PROBLEM STATEMENT> Among the lines below, tally those that contain "ВЗЛОМ" and respond with the total only.

AVAILABLE DATA>
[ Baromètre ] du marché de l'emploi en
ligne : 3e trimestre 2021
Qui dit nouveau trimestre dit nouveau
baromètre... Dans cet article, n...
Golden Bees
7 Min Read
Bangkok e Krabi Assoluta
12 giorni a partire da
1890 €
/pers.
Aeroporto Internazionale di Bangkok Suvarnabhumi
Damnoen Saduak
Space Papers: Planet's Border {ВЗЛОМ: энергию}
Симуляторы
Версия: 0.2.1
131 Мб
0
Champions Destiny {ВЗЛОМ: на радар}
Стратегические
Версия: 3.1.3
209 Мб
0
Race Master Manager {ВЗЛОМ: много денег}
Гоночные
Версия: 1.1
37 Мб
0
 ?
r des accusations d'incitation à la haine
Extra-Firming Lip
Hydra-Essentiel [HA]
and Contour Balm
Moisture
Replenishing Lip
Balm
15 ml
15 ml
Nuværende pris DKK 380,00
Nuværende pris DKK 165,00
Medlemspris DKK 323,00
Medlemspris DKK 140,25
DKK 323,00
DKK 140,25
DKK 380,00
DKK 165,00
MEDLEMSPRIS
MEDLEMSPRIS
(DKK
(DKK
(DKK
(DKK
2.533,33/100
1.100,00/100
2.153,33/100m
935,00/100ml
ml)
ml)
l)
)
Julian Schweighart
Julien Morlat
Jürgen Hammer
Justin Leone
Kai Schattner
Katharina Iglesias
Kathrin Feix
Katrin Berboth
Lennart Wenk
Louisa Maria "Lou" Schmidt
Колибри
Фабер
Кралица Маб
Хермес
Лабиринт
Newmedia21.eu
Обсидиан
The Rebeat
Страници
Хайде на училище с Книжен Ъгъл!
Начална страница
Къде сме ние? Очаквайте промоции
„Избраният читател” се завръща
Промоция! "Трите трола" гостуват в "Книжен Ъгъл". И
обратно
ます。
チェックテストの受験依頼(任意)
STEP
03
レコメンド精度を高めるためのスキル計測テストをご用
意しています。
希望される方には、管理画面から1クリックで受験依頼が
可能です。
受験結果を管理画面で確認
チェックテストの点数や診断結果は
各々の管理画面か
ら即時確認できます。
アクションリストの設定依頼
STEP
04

TASK OUTPUT> 3